SHORT EXERCISE
Reproduce all of the data below verbatim, keeping every line and character unchanged.

LISTING
====

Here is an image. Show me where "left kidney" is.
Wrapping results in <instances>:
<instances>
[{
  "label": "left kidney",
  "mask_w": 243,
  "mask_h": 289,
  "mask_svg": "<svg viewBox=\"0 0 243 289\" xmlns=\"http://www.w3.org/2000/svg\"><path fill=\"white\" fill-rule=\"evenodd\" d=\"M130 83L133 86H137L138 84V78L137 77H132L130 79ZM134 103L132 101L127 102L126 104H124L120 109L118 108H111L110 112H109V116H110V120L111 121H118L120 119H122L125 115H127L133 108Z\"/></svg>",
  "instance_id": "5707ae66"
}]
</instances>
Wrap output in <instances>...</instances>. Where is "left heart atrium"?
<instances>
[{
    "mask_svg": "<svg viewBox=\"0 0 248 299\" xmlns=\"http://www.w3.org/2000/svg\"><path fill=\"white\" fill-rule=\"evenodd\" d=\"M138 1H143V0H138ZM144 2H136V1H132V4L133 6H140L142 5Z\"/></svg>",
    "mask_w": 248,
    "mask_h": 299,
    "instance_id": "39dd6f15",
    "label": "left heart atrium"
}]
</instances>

====

EXERCISE SOLUTION
Here is an image. Show me where "left kidney" is.
Wrapping results in <instances>:
<instances>
[{
  "label": "left kidney",
  "mask_w": 243,
  "mask_h": 289,
  "mask_svg": "<svg viewBox=\"0 0 243 289\" xmlns=\"http://www.w3.org/2000/svg\"><path fill=\"white\" fill-rule=\"evenodd\" d=\"M130 83L133 86H137L138 84V78L137 77H132L130 79ZM134 103L132 101L127 102L126 104H124L120 109L118 108H111L110 112H109V116H110V120L111 121H118L120 119H122L125 115H127L133 108Z\"/></svg>",
  "instance_id": "5707ae66"
}]
</instances>
Wrap output in <instances>...</instances>. Where is "left heart atrium"?
<instances>
[{
    "mask_svg": "<svg viewBox=\"0 0 248 299\" xmlns=\"http://www.w3.org/2000/svg\"><path fill=\"white\" fill-rule=\"evenodd\" d=\"M138 1H143V0H138ZM144 2H136V1H132V4L133 6H140L142 5Z\"/></svg>",
    "mask_w": 248,
    "mask_h": 299,
    "instance_id": "39dd6f15",
    "label": "left heart atrium"
}]
</instances>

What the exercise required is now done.